Prompt:
The full listing should be written out verbatim, and its images should be dropped.

Source material:
%%
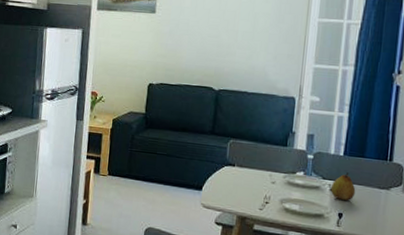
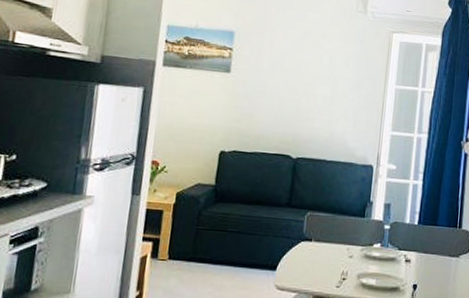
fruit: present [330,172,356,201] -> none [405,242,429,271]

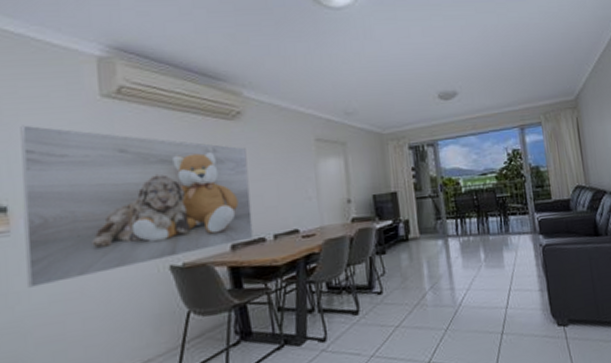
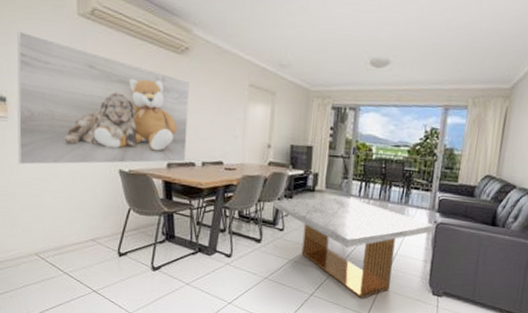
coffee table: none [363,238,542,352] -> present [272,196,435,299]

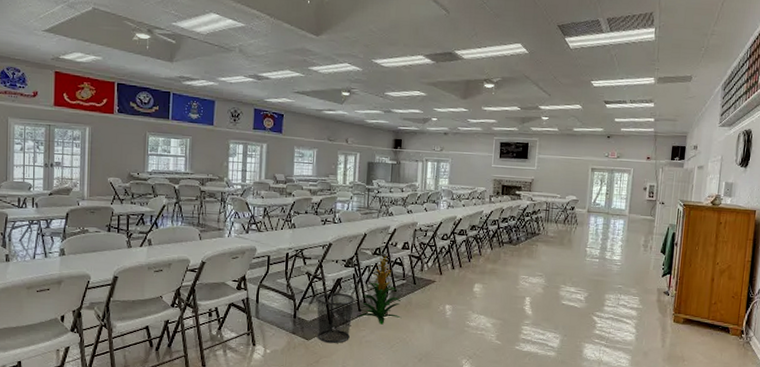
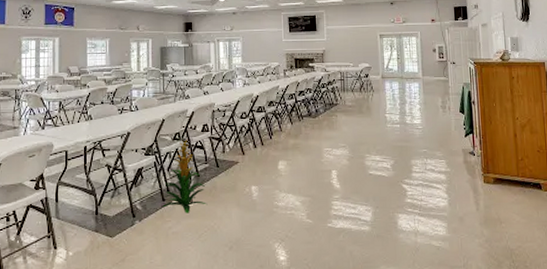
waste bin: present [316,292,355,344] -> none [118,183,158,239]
%%
Response to this task:
fruit: present [330,172,356,201] -> none [405,242,429,271]

coffee table: none [363,238,542,352] -> present [272,196,435,299]

waste bin: present [316,292,355,344] -> none [118,183,158,239]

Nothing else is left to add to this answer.